Straftaten werden häufig nicht von Einzeltätern begangen, sondern es sind mehrere Personen daran beteiligt, die entweder als Mittäter, als Gehilfen oder als Anstifter anzusehen sind. Sind mehrere Personen an der Ausführung einer Tat beteiligt, so werden gruppendynamische Effekte wirksam, die für eine erhöhte Wahrscheinlichkeit der Tatausführung sprechen. Die Regelung des § 24 II StGB über den Rücktritt bei mehreren Tatbeteiligten lässt es deswegen niemals genügen, dass sich eine Person einfach durch Untätigbleiben aus dem Tatgeschehen »abseilt«. Immer wird bei dem Rücktritt gemäß § 24 II StGB von dem »Aussteiger« aus dem Tatgeschehen eine Aktivität zur Verhinderung der Tatvollendung gefordert.
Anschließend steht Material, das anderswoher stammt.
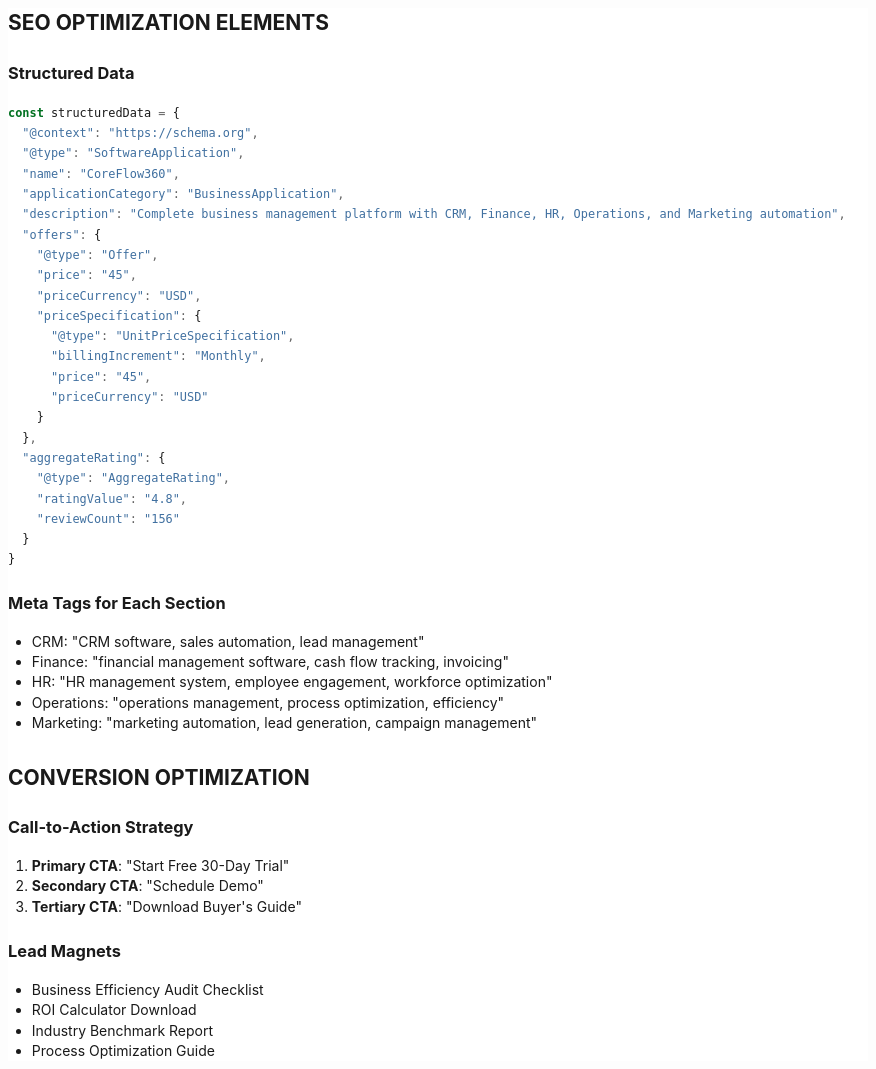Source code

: ## SEO OPTIMIZATION ELEMENTS

### Structured Data
```typescript
const structuredData = {
  "@context": "https://schema.org",
  "@type": "SoftwareApplication",
  "name": "CoreFlow360",
  "applicationCategory": "BusinessApplication",
  "description": "Complete business management platform with CRM, Finance, HR, Operations, and Marketing automation",
  "offers": {
    "@type": "Offer",
    "price": "45",
    "priceCurrency": "USD",
    "priceSpecification": {
      "@type": "UnitPriceSpecification",
      "billingIncrement": "Monthly",
      "price": "45",
      "priceCurrency": "USD"
    }
  },
  "aggregateRating": {
    "@type": "AggregateRating",
    "ratingValue": "4.8",
    "reviewCount": "156"
  }
}
```

### Meta Tags for Each Section
- CRM: "CRM software, sales automation, lead management"
- Finance: "financial management software, cash flow tracking, invoicing"
- HR: "HR management system, employee engagement, workforce optimization"
- Operations: "operations management, process optimization, efficiency"
- Marketing: "marketing automation, lead generation, campaign management"

## CONVERSION OPTIMIZATION

### Call-to-Action Strategy
1. **Primary CTA**: "Start Free 30-Day Trial"
2. **Secondary CTA**: "Schedule Demo"
3. **Tertiary CTA**: "Download Buyer's Guide"

### Lead Magnets
- Business Efficiency Audit Checklist
- ROI Calculator Download
- Industry Benchmark Report
- Process Optimization Guide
Am klarsten ist die Berechtigung einer persönlichen Strafaufhebung in der Konstellation des § 24 II S. 1 StGB. Hier wird die Tat nicht vollendet, weil der zurücktretende Tatbeteiligte freiwillig die Vollendung verhindert. Anders ausgedrückt: Der Tatbeteiligte verhindert gerade durch seine Aktivität, dass die Beiträge der anderen Beteiligten wirksam werden können, er hält also ein kriminelles Geschehen auf.

Die zweite Alternative kennen Sie bereits vom Rücktritt des Alleintäters: In § 24 II S. 2 1. Alternative StGB beruht die Nichtvollendung der Tat nicht auf dem Verhalten des Zurücktretenden. Das ist der Fall des Rücktritts bei fehlender Verhinderungskausalität. Eine Strafaufhebung wegen Rücktritts kommt hier nur dann in Betracht, wenn sich das freiwillige und ernsthafte Bemühen des Tatbeteiligten, die Vollendung zu verhindern, in geeigneten Handlungen gezeigt hat.

Schließlich enthält § 24 II S.2 2. Alternative StGB noch die Konstellation, dass eine Tat vollendet wird, obwohl sich der Tatbeteiligte freiwillig und ernsthaft bemüht hatte, die Vollendung zu verhindern. In diesen Fällen sind die Rücktrittsvoraussetzungen noch einmal verschärft. Ein Rücktritt wird gemäß § 24 II S. 2 2. Alternative StGB nur dann honoriert, wenn die Tat unabhängig vom Tatbeitrag des Zurücktretenden vollendet worden ist. Unabhängig vom Tatbeitrag des Zurücktretenden ist die Tat aber nur dann vollendet, wenn der Tatbeitrag des ausgestiegenen Beteiligten in der weiteren Entwicklung der Tat neutralisiert worden ist, das heißt, die Kausalität des Beitrags für die Vollendung entfallen ist. Einen solchen Fall wird es kaum einmal geben.